### Extract
Microphone models and Proximity

  • Don't underestimate the impact of the mic type on the tone. E.g., adding a R121 (which is a Royer 121, captured at 6", front) will add lots of highs and lows to the tone. The 57 DYN (Shure SM57) works with almost everything. Many studios and users like to combine the Royer and SM57. Cliff: "I almost always use a mic model on the non-mixed IRs. I'll typically use a 57 on one side and an R121 on the other." Source
  • The "None" and "Null" settings disable mic coloration. A mic is still involved because the IRs themselves are captured with microphones. Even when a neutral mic is used to capture, such as an Earthworks mic. When capturing IRs, the mic is most often placed very close to the speaker, so the result is a close-mic'd tone. Still, selecting "none" is a good way to prevent adding additional eq-ing to the tone.
  • Firmware 3.0 added the Proximity parameter. This simulates the proximity of the recording mic to the speaker. Higher numbers translate to the mic being closer to the speaker (nearfield). Lower numbers translate to the mic being further away from the source, with the lowest number providing far-field coloration. Proximity only works when a mic model is selected, including Null.
  • Firmware 11 added the Proximity Frequency parameter. This allows tuning the frequency range over which the proximity effect occurs.
  • Cliff: "The mic models are actually IRs. The mic IR is convolved with the speaker IR to create a composite final IR." Source

Factory IRs (stock cabs)

  • Cliff: "The factory IRs were hand-selected by me after auditioning thousands of OH and RW and other IRs. Some of the IRs are custom mixes of mine. My rule-of-thumb was to select as neutral sounding IRs as possible. However, what I like may be much different than what others like. Some people complain the Axe-Fx sounds too bright. Others say it's not bright enough. It's a no-win situation. This is why I've been harping on capturing IRs. It's personal preference. Producers probably spend more time perfecting mic placement than anything else when getting guitar tones to tape. An IR is the same thing, it's capturing the mic and placement. Source
  • Selected Red Wirez, OwnHammer and Kalthallen IRs are included with the Axe-Fx II as stock cabs. Also included are some farfield IRs by Jay Mitchell. New: Producer Pack IRs (with "Mix" in their names).
  • All stock cabs are time-aligned, which means that you can mix these in the Axe-Fx II using stereo cabs.
  • Firmware 10: "Added 35 cabinet models from the first of our “producer packs”. These models are custom blended IRs using multiple mics on the cabinet. Hand-tuned by the producer, these IRs are ready-to-go with little additional EQ required for mix-ready results. The first 30 of the IRs are guitar amp cabinets and the last five are bass amp cabs. Also added several artist IRs including two from James Santiago and one from John Petrucci of Dream Theater."
  • The Producer Pack IRs were captured using a mix of microphones (Shure SM57, Royer 121, Sennheiser MD421 and Shure KSM32) and a Neve 1070 preamp.

User cabs (external IRs)

  • If you are looking for something different than the stock cabs, try 3rd-party IRs. The Axe-Fx II has "user cab" slots for this purpose. You can upload external IR files into these slots, using Axe-Edit or a MIDI librarian.
######
The request
According to the text on mic models and cabinet IRs, which firmware version added the Proximity parameter? The lines after this point bear no relation to the text on mic models and cabinet IRs.
### Data provided
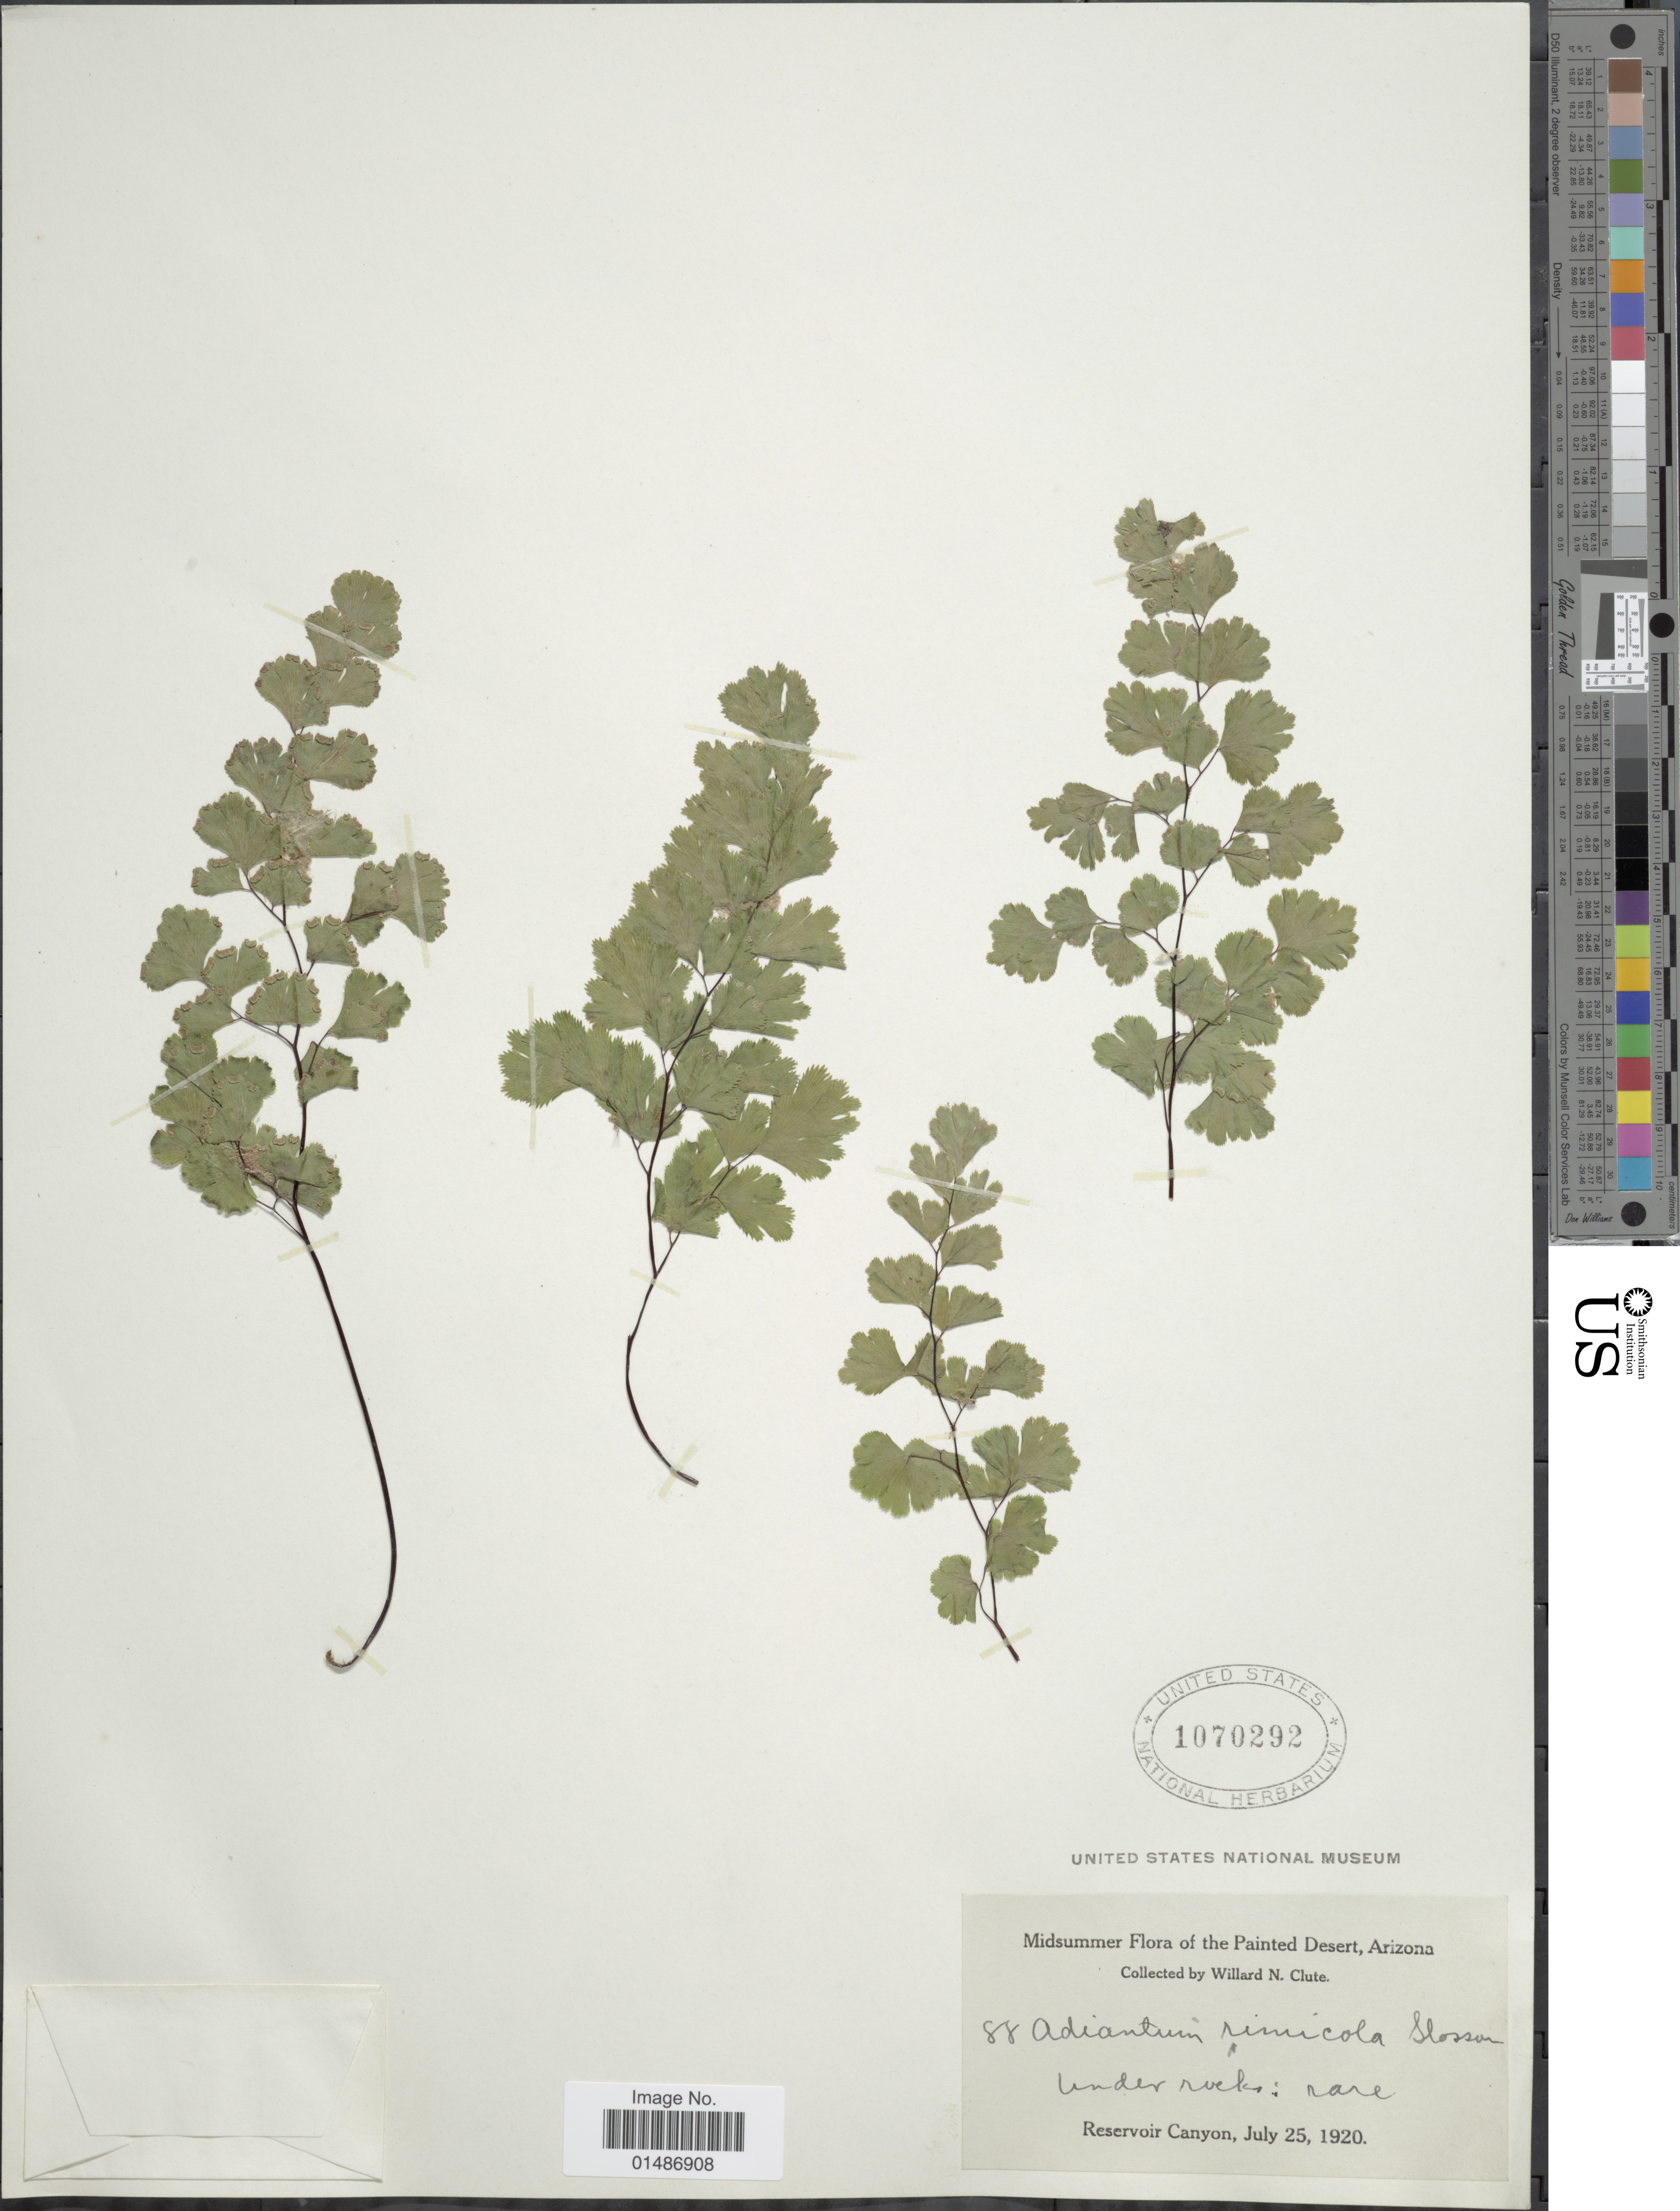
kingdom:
######
Problem solution
Firmware 3.0